For the simulator I also use recursive rasterization but as I gave up on implementing something that realistic (researching rasterization wasn't that interesting) the algorithm and the recursivity is only in the emulation side, and the simulator only requests n tiles of fragment quads per cycle and expects on average to get them. I think the different levels of tiles (down to the quad) are generated in Morton order now.
After lazily implementing round robin for 'better' shader workload distribution I went towards a workload distribution based on tiles (as reported for ATI) and later implementing a Morton distribution of those tiles in memory and between the quad pipelines. Which reduced significantly the amount of extra texture bandwidth consumption and the unbalance accessing the memory.
The textures were always implemented with multiple levels of tiling and stored using Morton order at each level (down to the texel level).
About using the name 'threads' or whatever it becomes really confusing.
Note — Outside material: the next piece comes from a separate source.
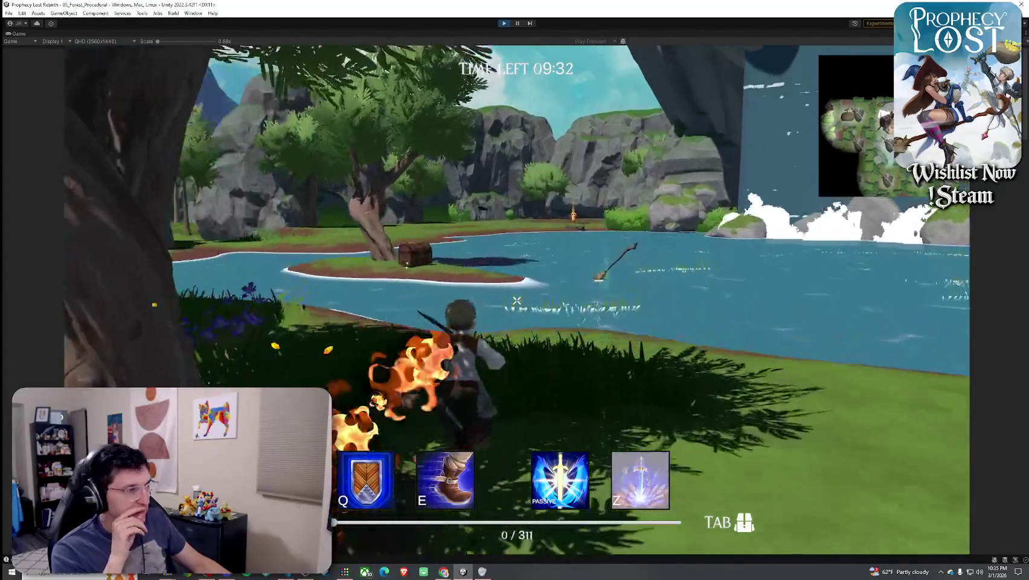
Wade across the lake to the far clearing by the log and open the inventory
{"action": "key", "text": "w"}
When discussing with the other people working on the simulator I end talking about shader inputs (as we have also vertices and potentially any kind of input going into the shader units), fragments (as it becomes hard to forget that there isn't just fragments), threads, quads and groups. I tried to avoid batches because the other people working here weren't reading Beyond3D or other similar sources that used batches for 'fragments on fly in the shader' and the use of batches for primitives and the unit workload sent to the GPU with no internal state changes was already consolidated.
Now I tend to use quad as the minimun work unit for fragment processing with the shader 'thread' being a multiple of a quad. I then use 'thread', 'thread group' or just 'group' (tending to the later to avoid confusion) to the group of quads that are scheduled together on a shader and take n cycles to complete. I would say that 'thread' for me is more the hardware concept of having a PC, a position in a schedule window and other related state that is shared for all the quads in a group. A group is just the workload assigned to a thread which determines how the register storage is reserved. The available threads define the 'thread window' from where work is scheduled. You could have an architecture with the same number of threads but a different group size (R520 vs R580). Then another parameter would be how many of those quads in a group are processed in parallel in a shader (the number of ALUs).
For very large 'batches' of quads that are scheduled together (what old ATI GPUs and NVidia GPUs still seem to use) I don't like the term thread or group because there isn't any scheduling or true grouping. So I preffer to talk about queues (of quads) even if an implemention may be using and scheduling between a couple or two of those large queues.
But that is just my personal prefferences.